These are scenarios that artificial intelligence experts, focused on disaster management, are trying to avoid. In recent years, there has been a surge in technology and research to help governments better predict and respond to disasters such as floods, tsunamis and earthquakes.
Researchers use deep-learning algorithms to filter out urban noise so that earthquake data can be better collected. Algorithms analyze seismic data from past earthquakes to predict earthquakes earlier and notify people faster.
“AI can be really fast — it can give people more warning time,” said Mostafa Mousavi, an artificial intelligence researcher at Stanford University who specializes in geophysics and earthquakes. “Even ten seconds can save a lot of lives.”
But the situation in Afghanistan, researchers note, demonstrates the structural challenges artificial intelligence faces in places with crumbling infrastructure.
For more information, The Washington Post spoke with Monique Kuglitsch, chair of a joint UN working group focused on AI for natural disaster management, and Mousavi.
This interview has been edited for length and clarity.
What does AI have to do with earthquakes?
Kuglitsch: For earthquakes, there is real-time prediction and communication using AI. That means detecting an event using real-time data streams and projecting what will happen in the coming days, weeks, months or seasons. There is also forecasting or assistance with communication through an early warning system or decision support system.
Mousavi: In more recent years, using deep learning and advanced artificial intelligence, we are seeing promising results in predicting and predicting ground shaking. Technology can predict the intensity of ground shaking based on what seismic monitoring stations have experienced. You can use those observations to predict the intensity of the shaking in a matter of seconds.
How could AI have helped in Afghanistan?
Mousavi: Since AI can be very fast, it can give people more warning time. Increase to 20 seconds, 30 seconds to a minute. The warning can be very helpful in saving lives, especially in cases like Afghanistan, where most of the buildings in the earthquake zone were poorly constructed single-storey buildings. They weren’t very long or huge. In that situation, even 10 seconds can save a lot of lives, because people can quickly escape.
Kuglitsch: In the best case scenario, we know in advance that an event is going to take place. Then when the event happens, we would have activated an early warning system so that people can evacuate in time. Once the event takes place, we would have these kinds of decision support tools, dashboards and chatbots that allow communities to recover immediately.
What challenges do AI solutions face in countries like Afghanistan?
Mousavi: In Afghanistan, there may not have been such a great opportunity for an AI earthquake early warning system to help. The biggest problem is that those early warning systems use signals in the area, so it depends on how many seismic stations or sensors we have near the earthquake. In Afghanistan, in terms of data collection, it shows that the closest seismic station in that region is in Kabul, which is 150 kilometers away from the earthquake.

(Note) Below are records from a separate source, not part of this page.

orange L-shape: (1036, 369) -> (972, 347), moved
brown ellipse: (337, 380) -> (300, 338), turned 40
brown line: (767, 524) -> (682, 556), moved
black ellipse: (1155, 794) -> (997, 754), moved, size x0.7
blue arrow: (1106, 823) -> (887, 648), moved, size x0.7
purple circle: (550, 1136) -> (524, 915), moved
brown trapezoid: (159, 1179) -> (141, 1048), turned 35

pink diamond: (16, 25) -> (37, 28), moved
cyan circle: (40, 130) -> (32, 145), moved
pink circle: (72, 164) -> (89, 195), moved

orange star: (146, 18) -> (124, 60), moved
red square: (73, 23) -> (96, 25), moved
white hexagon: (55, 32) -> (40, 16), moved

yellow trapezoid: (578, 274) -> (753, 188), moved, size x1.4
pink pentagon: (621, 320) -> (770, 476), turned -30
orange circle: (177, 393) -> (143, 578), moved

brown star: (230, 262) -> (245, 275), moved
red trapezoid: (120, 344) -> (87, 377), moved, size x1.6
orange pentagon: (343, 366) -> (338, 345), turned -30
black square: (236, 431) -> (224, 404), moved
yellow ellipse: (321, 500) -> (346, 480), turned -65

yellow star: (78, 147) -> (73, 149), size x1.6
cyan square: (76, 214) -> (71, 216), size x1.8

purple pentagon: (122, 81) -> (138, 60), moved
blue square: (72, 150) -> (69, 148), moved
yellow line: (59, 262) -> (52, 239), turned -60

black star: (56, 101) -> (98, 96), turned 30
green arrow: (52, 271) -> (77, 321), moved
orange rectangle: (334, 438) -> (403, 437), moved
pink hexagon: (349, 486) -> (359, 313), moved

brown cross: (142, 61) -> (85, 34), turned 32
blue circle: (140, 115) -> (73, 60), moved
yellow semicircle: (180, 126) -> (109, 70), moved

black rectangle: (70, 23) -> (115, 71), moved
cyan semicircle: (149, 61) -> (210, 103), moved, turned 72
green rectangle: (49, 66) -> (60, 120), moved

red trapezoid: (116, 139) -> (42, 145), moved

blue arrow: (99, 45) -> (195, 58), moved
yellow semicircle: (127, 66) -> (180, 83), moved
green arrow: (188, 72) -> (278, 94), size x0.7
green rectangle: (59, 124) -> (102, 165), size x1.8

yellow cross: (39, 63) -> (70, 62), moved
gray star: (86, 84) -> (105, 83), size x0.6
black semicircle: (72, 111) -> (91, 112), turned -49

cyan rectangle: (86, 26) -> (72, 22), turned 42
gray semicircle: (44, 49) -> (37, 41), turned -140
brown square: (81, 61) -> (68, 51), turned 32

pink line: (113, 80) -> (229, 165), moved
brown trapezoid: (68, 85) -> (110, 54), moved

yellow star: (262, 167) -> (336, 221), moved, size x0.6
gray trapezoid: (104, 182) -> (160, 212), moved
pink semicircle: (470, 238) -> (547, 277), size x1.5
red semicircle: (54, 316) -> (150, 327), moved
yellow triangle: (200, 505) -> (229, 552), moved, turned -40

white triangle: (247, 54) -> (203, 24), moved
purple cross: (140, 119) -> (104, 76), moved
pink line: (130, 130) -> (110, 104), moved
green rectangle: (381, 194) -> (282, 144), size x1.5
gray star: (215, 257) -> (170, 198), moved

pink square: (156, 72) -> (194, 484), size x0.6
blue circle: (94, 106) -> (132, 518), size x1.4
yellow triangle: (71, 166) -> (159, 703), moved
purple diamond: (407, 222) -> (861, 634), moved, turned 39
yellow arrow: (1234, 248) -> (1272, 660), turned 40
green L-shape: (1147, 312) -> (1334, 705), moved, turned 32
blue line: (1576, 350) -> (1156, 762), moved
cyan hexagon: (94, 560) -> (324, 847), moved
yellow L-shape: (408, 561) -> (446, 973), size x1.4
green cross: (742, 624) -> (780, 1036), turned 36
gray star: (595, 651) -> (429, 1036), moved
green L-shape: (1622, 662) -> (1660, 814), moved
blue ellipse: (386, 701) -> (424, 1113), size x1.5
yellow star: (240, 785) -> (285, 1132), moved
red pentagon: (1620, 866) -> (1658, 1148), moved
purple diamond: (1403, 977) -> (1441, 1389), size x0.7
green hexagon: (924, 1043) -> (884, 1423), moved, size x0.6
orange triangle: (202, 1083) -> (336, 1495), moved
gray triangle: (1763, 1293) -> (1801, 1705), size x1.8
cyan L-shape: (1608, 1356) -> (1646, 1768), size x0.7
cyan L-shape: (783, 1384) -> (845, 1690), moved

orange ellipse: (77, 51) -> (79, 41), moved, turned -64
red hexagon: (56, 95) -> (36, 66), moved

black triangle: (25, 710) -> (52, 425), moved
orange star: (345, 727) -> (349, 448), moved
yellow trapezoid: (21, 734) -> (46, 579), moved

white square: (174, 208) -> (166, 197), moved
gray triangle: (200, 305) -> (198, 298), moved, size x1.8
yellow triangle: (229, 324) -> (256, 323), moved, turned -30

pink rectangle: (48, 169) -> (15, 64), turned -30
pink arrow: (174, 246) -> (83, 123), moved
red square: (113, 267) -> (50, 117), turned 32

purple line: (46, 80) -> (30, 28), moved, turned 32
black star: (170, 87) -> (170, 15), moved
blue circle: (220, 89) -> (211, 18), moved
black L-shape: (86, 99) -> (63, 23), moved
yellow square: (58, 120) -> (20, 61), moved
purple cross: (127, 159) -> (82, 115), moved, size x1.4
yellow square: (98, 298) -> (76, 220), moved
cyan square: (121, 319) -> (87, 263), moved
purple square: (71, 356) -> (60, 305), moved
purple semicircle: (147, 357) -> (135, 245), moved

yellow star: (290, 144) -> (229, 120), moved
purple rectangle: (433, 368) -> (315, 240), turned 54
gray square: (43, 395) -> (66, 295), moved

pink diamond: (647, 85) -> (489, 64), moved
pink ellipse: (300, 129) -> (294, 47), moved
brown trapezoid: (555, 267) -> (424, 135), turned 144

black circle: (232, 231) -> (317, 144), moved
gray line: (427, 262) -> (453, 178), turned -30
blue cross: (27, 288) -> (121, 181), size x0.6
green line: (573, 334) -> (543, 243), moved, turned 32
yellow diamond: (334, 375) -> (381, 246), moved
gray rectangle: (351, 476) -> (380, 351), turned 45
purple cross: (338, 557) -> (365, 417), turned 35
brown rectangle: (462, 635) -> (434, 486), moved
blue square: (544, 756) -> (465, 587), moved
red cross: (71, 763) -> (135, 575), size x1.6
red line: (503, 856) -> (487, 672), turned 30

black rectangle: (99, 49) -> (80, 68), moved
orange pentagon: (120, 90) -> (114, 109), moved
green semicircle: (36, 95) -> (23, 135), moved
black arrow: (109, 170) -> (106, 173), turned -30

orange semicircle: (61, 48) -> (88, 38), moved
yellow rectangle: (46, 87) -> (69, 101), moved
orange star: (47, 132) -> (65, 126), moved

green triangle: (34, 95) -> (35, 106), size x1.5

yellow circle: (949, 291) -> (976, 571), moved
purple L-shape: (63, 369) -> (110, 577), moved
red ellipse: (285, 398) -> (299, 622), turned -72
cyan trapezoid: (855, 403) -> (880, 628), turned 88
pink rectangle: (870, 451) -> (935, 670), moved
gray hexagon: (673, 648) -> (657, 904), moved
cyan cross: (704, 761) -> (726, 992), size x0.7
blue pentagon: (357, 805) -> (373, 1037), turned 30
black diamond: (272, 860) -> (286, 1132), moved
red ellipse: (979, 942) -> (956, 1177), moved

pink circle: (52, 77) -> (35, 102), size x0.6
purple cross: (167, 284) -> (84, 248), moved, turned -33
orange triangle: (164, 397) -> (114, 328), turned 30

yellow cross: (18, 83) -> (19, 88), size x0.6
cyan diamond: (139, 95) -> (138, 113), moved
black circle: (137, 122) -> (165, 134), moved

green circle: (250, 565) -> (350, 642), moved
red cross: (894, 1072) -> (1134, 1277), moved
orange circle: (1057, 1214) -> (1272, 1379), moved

Kuglitsch: The first challenge will be data availability. In Haiti, if I’m not mistaken, they have 10 seismic monitoring stations. This is very little for an island hit by some pretty devastating seismic events. Of course you also need stable communication, infrastructure and electricity – all these things. You also need computing power to run these models. Anything we can do to support the development of such infrastructure will be hugely beneficial to all regions, but especially to those hardest hit.
What broader challenges do earthquake AI solutions face?
Mousavi: The data we use [is mostly] subjective. In terms of earthquakes, it’s really hard to say where the earthquake happened, the location, the magnitude. The tools we have for that are just inferring using data and some traditional techniques – but you’re still just estimating. It’s not like a dog photo versus a cat photo, which is much easier to label.
Kuglitsch: There is very limited long-term data on earthquakes. Instrumental data, seismic data, instrument data only go back 150 years. And a full earthquake cycle can take thousands of years. You basically need thousands of years of data to model an earthquake. We don’t have data from thousands of years. At best, we could get paleo data, which is when you look at what happens in sediments and use that to figure out how often earthquakes happened.
So for that we turn to things like our physical understanding of earthquakes and seismic patterns. And we actually make these as lab lab quakes. And we use those in AI-based models to basically estimate how they should respond. It’s the best we have. But sure, you know, there’s nothing that can replace an instrumental measurement.